## ASSIGNMENT
Reproduce all of the material, keeping each line intact.
+++ EXERCISE MATERIALS
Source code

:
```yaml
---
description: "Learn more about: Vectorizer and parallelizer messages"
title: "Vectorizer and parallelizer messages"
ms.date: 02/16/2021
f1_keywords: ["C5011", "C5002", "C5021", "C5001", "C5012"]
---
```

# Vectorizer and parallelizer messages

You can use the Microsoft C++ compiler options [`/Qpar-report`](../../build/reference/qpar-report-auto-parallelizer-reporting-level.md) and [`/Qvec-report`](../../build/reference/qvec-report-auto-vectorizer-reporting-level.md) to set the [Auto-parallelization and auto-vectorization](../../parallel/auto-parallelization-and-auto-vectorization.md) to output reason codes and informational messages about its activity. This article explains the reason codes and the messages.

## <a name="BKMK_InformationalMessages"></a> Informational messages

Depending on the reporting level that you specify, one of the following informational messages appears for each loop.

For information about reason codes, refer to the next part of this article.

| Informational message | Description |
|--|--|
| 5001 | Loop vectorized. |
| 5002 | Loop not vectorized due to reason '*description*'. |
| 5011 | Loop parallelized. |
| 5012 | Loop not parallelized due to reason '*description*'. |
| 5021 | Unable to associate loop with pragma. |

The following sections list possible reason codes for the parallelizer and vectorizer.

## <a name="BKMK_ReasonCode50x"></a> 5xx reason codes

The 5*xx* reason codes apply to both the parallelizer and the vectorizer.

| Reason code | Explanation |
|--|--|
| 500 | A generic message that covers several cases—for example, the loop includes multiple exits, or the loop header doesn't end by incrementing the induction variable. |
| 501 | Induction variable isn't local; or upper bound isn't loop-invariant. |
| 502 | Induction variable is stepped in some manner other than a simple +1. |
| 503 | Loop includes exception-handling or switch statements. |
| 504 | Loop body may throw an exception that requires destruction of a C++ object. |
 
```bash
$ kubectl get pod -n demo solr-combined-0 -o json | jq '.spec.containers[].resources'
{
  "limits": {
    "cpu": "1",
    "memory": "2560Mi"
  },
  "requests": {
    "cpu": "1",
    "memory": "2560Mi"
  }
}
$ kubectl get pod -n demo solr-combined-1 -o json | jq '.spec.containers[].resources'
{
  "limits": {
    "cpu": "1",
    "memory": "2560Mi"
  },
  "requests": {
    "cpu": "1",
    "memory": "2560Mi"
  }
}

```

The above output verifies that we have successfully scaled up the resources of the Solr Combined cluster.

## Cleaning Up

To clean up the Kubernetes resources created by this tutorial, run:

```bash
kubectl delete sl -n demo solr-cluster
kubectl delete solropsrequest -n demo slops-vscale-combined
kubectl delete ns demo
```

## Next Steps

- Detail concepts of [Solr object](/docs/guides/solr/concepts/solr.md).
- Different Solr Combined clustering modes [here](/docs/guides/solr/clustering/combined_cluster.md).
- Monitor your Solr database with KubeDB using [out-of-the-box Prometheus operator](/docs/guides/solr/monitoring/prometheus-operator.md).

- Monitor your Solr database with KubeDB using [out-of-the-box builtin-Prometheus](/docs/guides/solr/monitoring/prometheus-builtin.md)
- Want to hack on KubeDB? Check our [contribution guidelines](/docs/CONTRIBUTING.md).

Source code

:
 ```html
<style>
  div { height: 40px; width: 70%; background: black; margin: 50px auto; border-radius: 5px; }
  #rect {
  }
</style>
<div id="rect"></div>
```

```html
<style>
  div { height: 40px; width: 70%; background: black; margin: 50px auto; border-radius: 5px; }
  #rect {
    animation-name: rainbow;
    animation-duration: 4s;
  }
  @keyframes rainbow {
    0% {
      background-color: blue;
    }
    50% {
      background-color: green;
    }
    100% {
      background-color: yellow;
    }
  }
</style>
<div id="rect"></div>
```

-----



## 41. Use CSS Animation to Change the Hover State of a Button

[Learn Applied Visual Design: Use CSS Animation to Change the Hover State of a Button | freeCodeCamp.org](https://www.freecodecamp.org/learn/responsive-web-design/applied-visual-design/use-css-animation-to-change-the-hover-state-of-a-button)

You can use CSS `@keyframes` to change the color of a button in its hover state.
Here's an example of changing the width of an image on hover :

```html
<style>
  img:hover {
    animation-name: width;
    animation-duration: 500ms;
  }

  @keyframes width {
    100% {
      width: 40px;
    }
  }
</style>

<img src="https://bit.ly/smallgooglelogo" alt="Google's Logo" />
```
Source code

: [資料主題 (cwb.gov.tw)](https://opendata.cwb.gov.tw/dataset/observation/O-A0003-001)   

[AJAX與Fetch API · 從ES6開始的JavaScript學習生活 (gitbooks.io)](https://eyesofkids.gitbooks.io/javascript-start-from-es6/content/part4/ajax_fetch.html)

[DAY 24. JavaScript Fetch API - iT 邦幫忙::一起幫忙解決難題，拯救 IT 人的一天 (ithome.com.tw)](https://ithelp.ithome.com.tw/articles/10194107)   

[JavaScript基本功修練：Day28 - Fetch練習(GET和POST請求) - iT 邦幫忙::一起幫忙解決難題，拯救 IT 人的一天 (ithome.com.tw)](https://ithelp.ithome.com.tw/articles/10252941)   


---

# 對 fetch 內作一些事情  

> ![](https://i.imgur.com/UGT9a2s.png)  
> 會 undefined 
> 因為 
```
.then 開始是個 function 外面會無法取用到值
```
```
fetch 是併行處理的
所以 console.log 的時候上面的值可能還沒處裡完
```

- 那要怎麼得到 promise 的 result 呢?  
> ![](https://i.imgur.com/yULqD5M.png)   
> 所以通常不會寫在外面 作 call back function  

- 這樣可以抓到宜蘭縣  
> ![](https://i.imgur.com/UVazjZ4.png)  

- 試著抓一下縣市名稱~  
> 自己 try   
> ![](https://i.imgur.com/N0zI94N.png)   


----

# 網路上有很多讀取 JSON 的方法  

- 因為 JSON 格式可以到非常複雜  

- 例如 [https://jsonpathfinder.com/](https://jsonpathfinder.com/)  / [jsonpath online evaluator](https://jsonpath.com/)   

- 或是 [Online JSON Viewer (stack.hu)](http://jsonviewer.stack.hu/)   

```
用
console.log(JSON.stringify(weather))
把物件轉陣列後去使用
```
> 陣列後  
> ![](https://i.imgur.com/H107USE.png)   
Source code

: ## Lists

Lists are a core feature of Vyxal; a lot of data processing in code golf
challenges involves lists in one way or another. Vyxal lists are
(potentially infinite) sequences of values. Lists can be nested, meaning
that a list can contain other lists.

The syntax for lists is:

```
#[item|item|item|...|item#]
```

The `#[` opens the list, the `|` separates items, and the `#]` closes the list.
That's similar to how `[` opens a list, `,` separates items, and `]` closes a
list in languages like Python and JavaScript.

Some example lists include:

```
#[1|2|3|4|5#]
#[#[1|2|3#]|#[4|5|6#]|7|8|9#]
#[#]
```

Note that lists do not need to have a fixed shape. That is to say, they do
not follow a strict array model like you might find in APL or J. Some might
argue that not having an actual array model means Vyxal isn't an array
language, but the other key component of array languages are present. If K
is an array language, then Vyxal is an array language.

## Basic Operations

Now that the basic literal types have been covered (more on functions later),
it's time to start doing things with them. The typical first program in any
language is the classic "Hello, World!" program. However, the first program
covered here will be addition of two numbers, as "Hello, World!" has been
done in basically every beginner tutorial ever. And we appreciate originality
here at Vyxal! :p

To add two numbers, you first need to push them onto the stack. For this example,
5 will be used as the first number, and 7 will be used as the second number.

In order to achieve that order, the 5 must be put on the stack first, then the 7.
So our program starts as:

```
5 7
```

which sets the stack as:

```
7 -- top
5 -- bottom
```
++++++
## OUTPUT BELOW
Source code

:
```yaml
---
description: "Learn more about: Vectorizer and parallelizer messages"
title: "Vectorizer and parallelizer messages"
ms.date: 02/16/2021
f1_keywords: ["C5011", "C5002", "C5021", "C5001", "C5012"]
---
```

# Vectorizer and parallelizer messages

You can use the Microsoft C++ compiler options [`/Qpar-report`](../../build/reference/qpar-report-auto-parallelizer-reporting-level.md) and [`/Qvec-report`](../../build/reference/qvec-report-auto-vectorizer-reporting-level.md) to set the [Auto-parallelization and auto-vectorization](../../parallel/auto-parallelization-and-auto-vectorization.md) to output reason codes and informational messages about its activity. This article explains the reason codes and the messages.

## <a name="BKMK_InformationalMessages"></a> Informational messages

Depending on the reporting level that you specify, one of the following informational messages appears for each loop.

For information about reason codes, refer to the next part of this article.

| Informational message | Description |
|--|--|
| 5001 | Loop vectorized. |
| 5002 | Loop not vectorized due to reason '*description*'. |
| 5011 | Loop parallelized. |
| 5012 | Loop not parallelized due to reason '*description*'. |
| 5021 | Unable to associate loop with pragma. |

The following sections list possible reason codes for the parallelizer and vectorizer.

## <a name="BKMK_ReasonCode50x"></a> 5xx reason codes

The 5*xx* reason codes apply to both the parallelizer and the vectorizer.

| Reason code | Explanation |
|--|--|
| 500 | A generic message that covers several cases—for example, the loop includes multiple exits, or the loop header doesn't end by incrementing the induction variable. |
| 501 | Induction variable isn't local; or upper bound isn't loop-invariant. |
| 502 | Induction variable is stepped in some manner other than a simple +1. |
| 503 | Loop includes exception-handling or switch statements. |
| 504 | Loop body may throw an exception that requires destruction of a C++ object. |
 
```bash
$ kubectl get pod -n demo solr-combined-0 -o json | jq '.spec.containers[].resources'
{
  "limits": {
    "cpu": "1",
    "memory": "2560Mi"
  },
  "requests": {
    "cpu": "1",
    "memory": "2560Mi"
  }
}
$ kubectl get pod -n demo solr-combined-1 -o json | jq '.spec.containers[].resources'
{
  "limits": {
    "cpu": "1",
    "memory": "2560Mi"
  },
  "requests": {
    "cpu": "1",
    "memory": "2560Mi"
  }
}

```

The above output verifies that we have successfully scaled up the resources of the Solr Combined cluster.

## Cleaning Up

To clean up the Kubernetes resources created by this tutorial, run:

```bash
kubectl delete sl -n demo solr-cluster
kubectl delete solropsrequest -n demo slops-vscale-combined
kubectl delete ns demo
```

## Next Steps

- Detail concepts of [Solr object](/docs/guides/solr/concepts/solr.md).
- Different Solr Combined clustering modes [here](/docs/guides/solr/clustering/combined_cluster.md).
- Monitor your Solr database with KubeDB using [out-of-the-box Prometheus operator](/docs/guides/solr/monitoring/prometheus-operator.md).

- Monitor your Solr database with KubeDB using [out-of-the-box builtin-Prometheus](/docs/guides/solr/monitoring/prometheus-builtin.md)
- Want to hack on KubeDB? Check our [contribution guidelines](/docs/CONTRIBUTING.md).

Source code

:
 ```html
<style>
  div { height: 40px; width: 70%; background: black; margin: 50px auto; border-radius: 5px; }
  #rect {
  }
</style>
<div id="rect"></div>
```

```html
<style>
  div { height: 40px; width: 70%; background: black; margin: 50px auto; border-radius: 5px; }
  #rect {
    animation-name: rainbow;
    animation-duration: 4s;
  }
  @keyframes rainbow {
    0% {
      background-color: blue;
    }
    50% {
      background-color: green;
    }
    100% {
      background-color: yellow;
    }
  }
</style>
<div id="rect"></div>
```

-----



## 41. Use CSS Animation to Change the Hover State of a Button

[Learn Applied Visual Design: Use CSS Animation to Change the Hover State of a Button | freeCodeCamp.org](https://www.freecodecamp.org/learn/responsive-web-design/applied-visual-design/use-css-animation-to-change-the-hover-state-of-a-button)

You can use CSS `@keyframes` to change the color of a button in its hover state.
Here's an example of changing the width of an image on hover :

```html
<style>
  img:hover {
    animation-name: width;
    animation-duration: 500ms;
  }

  @keyframes width {
    100% {
      width: 40px;
    }
  }
</style>

<img src="https://bit.ly/smallgooglelogo" alt="Google's Logo" />
```
Source code

: [資料主題 (cwb.gov.tw)](https://opendata.cwb.gov.tw/dataset/observation/O-A0003-001)   

[AJAX與Fetch API · 從ES6開始的JavaScript學習生活 (gitbooks.io)](https://eyesofkids.gitbooks.io/javascript-start-from-es6/content/part4/ajax_fetch.html)

[DAY 24. JavaScript Fetch API - iT 邦幫忙::一起幫忙解決難題，拯救 IT 人的一天 (ithome.com.tw)](https://ithelp.ithome.com.tw/articles/10194107)   

[JavaScript基本功修練：Day28 - Fetch練習(GET和POST請求) - iT 邦幫忙::一起幫忙解決難題，拯救 IT 人的一天 (ithome.com.tw)](https://ithelp.ithome.com.tw/articles/10252941)   


---

# 對 fetch 內作一些事情  

> ![](https://i.imgur.com/UGT9a2s.png)  
> 會 undefined 
> 因為 
```
.then 開始是個 function 外面會無法取用到值
```
```
fetch 是併行處理的
所以 console.log 的時候上面的值可能還沒處裡完
```

- 那要怎麼得到 promise 的 result 呢?  
> ![](https://i.imgur.com/yULqD5M.png)   
> 所以通常不會寫在外面 作 call back function  

- 這樣可以抓到宜蘭縣  
> ![](https://i.imgur.com/UVazjZ4.png)  

- 試著抓一下縣市名稱~  
> 自己 try   
> ![](https://i.imgur.com/N0zI94N.png)   


----

# 網路上有很多讀取 JSON 的方法  

- 因為 JSON 格式可以到非常複雜  

- 例如 [https://jsonpathfinder.com/](https://jsonpathfinder.com/)  / [jsonpath online evaluator](https://jsonpath.com/)   

- 或是 [Online JSON Viewer (stack.hu)](http://jsonviewer.stack.hu/)   

```
用
console.log(JSON.stringify(weather))
把物件轉陣列後去使用
```
> 陣列後  
> ![](https://i.imgur.com/H107USE.png)   
Source code

: ## Lists

Lists are a core feature of Vyxal; a lot of data processing in code golf
challenges involves lists in one way or another. Vyxal lists are
(potentially infinite) sequences of values. Lists can be nested, meaning
that a list can contain other lists.

The syntax for lists is:

```
#[item|item|item|...|item#]
```

The `#[` opens the list, the `|` separates items, and the `#]` closes the list.
That's similar to how `[` opens a list, `,` separates items, and `]` closes a
list in languages like Python and JavaScript.

Some example lists include:

```
#[1|2|3|4|5#]
#[#[1|2|3#]|#[4|5|6#]|7|8|9#]
#[#]
```

Note that lists do not need to have a fixed shape. That is to say, they do
not follow a strict array model like you might find in APL or J. Some might
argue that not having an actual array model means Vyxal isn't an array
language, but the other key component of array languages are present. If K
is an array language, then Vyxal is an array language.

## Basic Operations

Now that the basic literal types have been covered (more on functions later),
it's time to start doing things with them. The typical first program in any
language is the classic "Hello, World!" program. However, the first program
covered here will be addition of two numbers, as "Hello, World!" has been
done in basically every beginner tutorial ever. And we appreciate originality
here at Vyxal! :p

To add two numbers, you first need to push them onto the stack. For this example,
5 will be used as the first number, and 7 will be used as the second number.

In order to achieve that order, the 5 must be put on the stack first, then the 7.
So our program starts as:

```
5 7
```

which sets the stack as:

```
7 -- top
5 -- bottom
```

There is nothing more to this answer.